Tuzla’da yaşayan bir işçiyim. Günümüz koşullarında hayat gerçekten zor. Bir yanda ekonomik sıkıntılar, öte tarafta insani ilişkilerin, dayanışmanın zayıflaması bizi zorlayan etmenler. Bir de bunun üzerine eklenen toplum ve aile baskıları var.
Bu düzen bekasını her alandaki ideolojik saldırıları ile güvence altına almaya çalışıyor. Evden işe, işten okula her alanda mevcut sömürü düzeninin şu veya bu şekilde aklayan kapitalizm güzellemeleri ile karşılaşıyoruz. UİD-DER sayesinde, bize sorundan başka bir şey sunmayan ve bir gelecek sunamayan bu sistemin iç yüzünü öğreniyorum. Elbette bu öğrendiklerimi çevremdekilere anlatmaya çalışıyorum. Ama size de çok tanıdık gelecek cevaplarla karşılaşıyorum. Ailem ve çevremdeki insanlar hep “boşuna uğraşıyorsun” diyorlar.
Benim “Bu düzen böyle gitmez. Bizlerin örgütlenmesi lazım. Bu sistemi kökten değiştirmeliyiz” sözlerime karşı söylenen bir cümle var: “Devlet hep 18 yaşında!” Peki, gerçekten de devlet hep 18 yaşında mı? Hiç mi yaşlanmıyor, yıpranmıyor? Aslında tam tersine bu kapitalist sistem de, onun koruyucusu devletler de çürümektedirler. Çürüdükçe de emekçilere büyük acılar yaşatıyorlar. Ekonomik sorunlar, açlık, yoksulluk, savaşlar… Bunlar tarih kitaplarında kalan şeyler değil ne yazık ki. Halen bunlarla boğuşuyoruz. Ama tarihe damgasını basmış koca koca imparatorluklar bugün var mı?

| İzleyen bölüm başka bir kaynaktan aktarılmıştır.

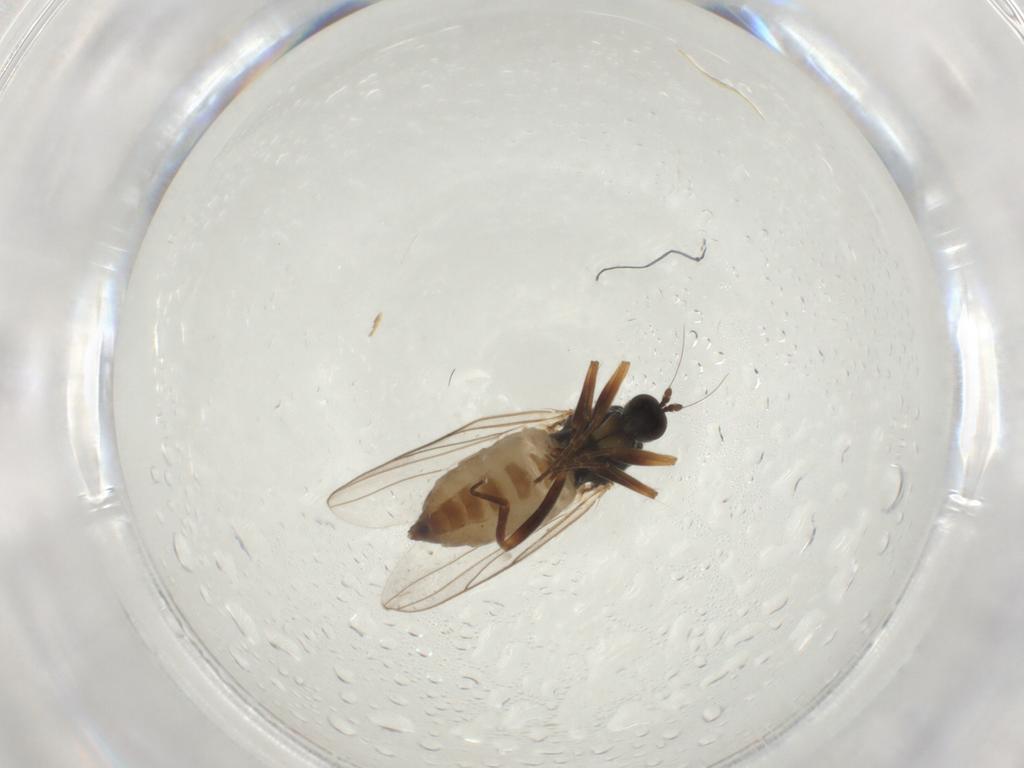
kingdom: Animalia
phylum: Arthropoda
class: Insecta
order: Diptera
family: Hybotidae
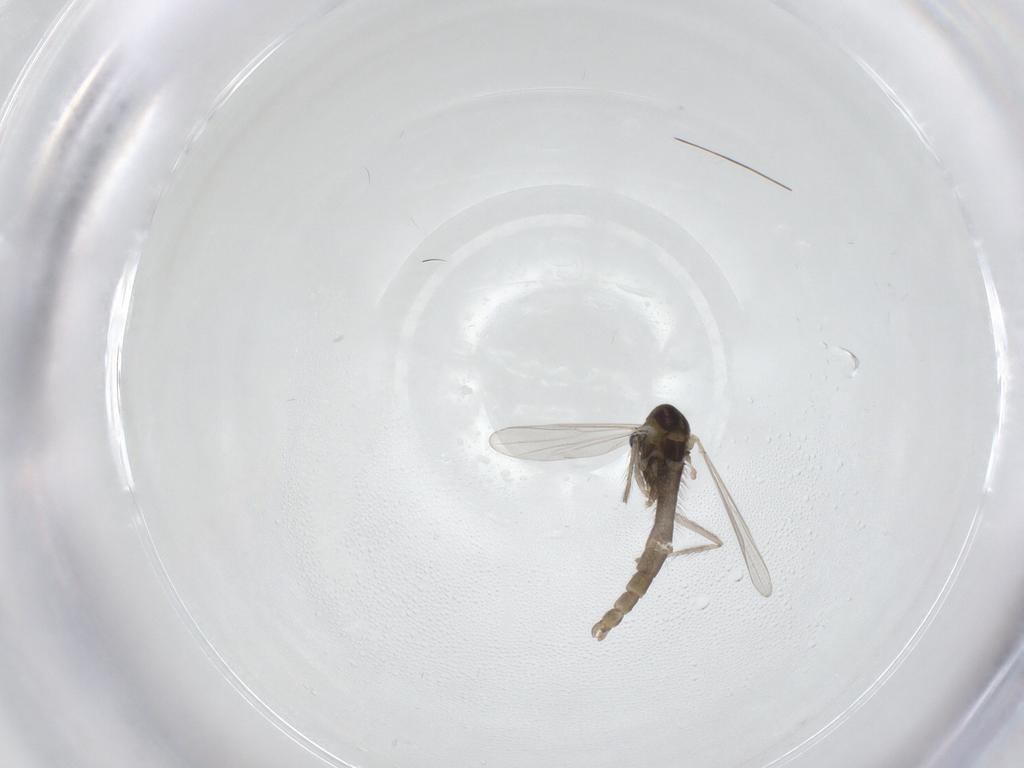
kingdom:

Tarihin tozlu raflarındaki Osmanlı İmparatorluğunu hatırlayalım. Yenilmez imparatorluktu! O da yenildi ve yıkılıp tarihin çöplüğüne karıştı. Daha nice saraylar, saltanatlar çöktü. Demek ki zannedildiği gibi kapitalist devletler ve onların çürümüş düzeni gencecik ve yıkılmaz değiller… Dünyanın dört bir yanında ABD’den Hindistan’a, Sudan’dan Fransa’ya işçiler ve emekçiler hakları için mücadele veriyor. Gün gelecek yıkılmaz denilen kapitalist sömürü düzenini tarihin çöplüğüne fırlatıp atacağız.